In a story that seems to mimic author H.G. Wells' 1896 science fiction novel The Island of Doctor Moreau, human-animal hybrids will be developed as embryos by scientists in Japan after the government gave its approval to the controversial stem-cell research.
The Independent reports human cells will be grown in rat and mouse embryos, then brought to term in a surrogate animal.
This is just a part of the experiments to be conducted by researchers at the University of Tokyo.
Supporters for the project, which is led by renowned geneticist Hiromitsu Nakauchi, say it could be the first step in ultimately growing human organs and transplanting them into people when needed.

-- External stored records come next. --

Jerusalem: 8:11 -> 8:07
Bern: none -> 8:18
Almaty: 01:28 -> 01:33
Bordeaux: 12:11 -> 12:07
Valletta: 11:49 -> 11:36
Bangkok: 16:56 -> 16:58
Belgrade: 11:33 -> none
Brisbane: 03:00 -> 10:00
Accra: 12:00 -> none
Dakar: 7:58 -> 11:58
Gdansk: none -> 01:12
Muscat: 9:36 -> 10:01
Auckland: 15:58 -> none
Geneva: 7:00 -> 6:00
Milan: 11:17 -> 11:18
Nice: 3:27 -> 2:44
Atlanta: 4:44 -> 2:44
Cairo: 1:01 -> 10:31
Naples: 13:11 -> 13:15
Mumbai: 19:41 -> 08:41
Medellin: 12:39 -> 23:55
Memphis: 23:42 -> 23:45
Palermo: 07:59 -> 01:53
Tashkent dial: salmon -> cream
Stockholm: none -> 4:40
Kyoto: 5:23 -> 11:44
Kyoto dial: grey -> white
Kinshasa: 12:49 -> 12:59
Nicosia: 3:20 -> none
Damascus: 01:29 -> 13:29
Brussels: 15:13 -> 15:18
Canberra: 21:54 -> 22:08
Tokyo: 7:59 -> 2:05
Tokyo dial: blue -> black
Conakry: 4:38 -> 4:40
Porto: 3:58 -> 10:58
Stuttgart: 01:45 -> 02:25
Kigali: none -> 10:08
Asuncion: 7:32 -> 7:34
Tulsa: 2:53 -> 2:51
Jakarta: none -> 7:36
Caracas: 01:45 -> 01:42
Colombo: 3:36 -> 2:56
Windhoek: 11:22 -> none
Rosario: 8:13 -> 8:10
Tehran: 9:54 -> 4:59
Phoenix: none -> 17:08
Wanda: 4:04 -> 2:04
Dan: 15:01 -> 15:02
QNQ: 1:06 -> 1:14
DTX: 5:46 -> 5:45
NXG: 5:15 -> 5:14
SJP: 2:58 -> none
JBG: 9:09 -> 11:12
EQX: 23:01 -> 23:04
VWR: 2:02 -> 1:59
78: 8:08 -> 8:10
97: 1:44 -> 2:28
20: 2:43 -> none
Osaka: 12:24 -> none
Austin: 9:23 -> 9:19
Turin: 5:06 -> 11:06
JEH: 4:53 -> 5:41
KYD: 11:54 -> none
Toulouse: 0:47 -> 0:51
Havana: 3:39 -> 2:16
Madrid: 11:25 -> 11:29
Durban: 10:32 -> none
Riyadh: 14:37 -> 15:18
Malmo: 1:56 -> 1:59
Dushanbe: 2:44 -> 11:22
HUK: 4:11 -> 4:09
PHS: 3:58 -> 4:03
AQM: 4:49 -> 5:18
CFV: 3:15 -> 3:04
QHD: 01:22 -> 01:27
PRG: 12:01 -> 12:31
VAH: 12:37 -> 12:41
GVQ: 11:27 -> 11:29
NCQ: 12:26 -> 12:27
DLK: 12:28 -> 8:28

Opponents of the research say the scientists are playing God. They fear the human cells could deviate away from the target organs into other parts of the animal. In theory, this could, they argue, effectively create a creature that's part animal, part person.
For this reason, animal-human experimentation has been banned around the world for years.
In Japan, such experiments conducted by scientists going beyond a 14-day growth period were off-limits.
"We don't expect to create human organs immediately, but this allows us to advance our research-based upon the know-how we have gained up to this point," Nakauchi told the Asahi Shimbun newspaper.
He added that he planned to proceed slowly, and will not attempt to bring any hybrid embryos to term for several years.
Nakauchi's caution was welcomed by bioethicists.
"It is good to proceed with caution," Tetsuya Ishii, a science-policy researcher at Hokkaido University in Sapporo, told The Independent. "It will make it possible to have a dialogue with the public, which is feeling anxious and has concerns."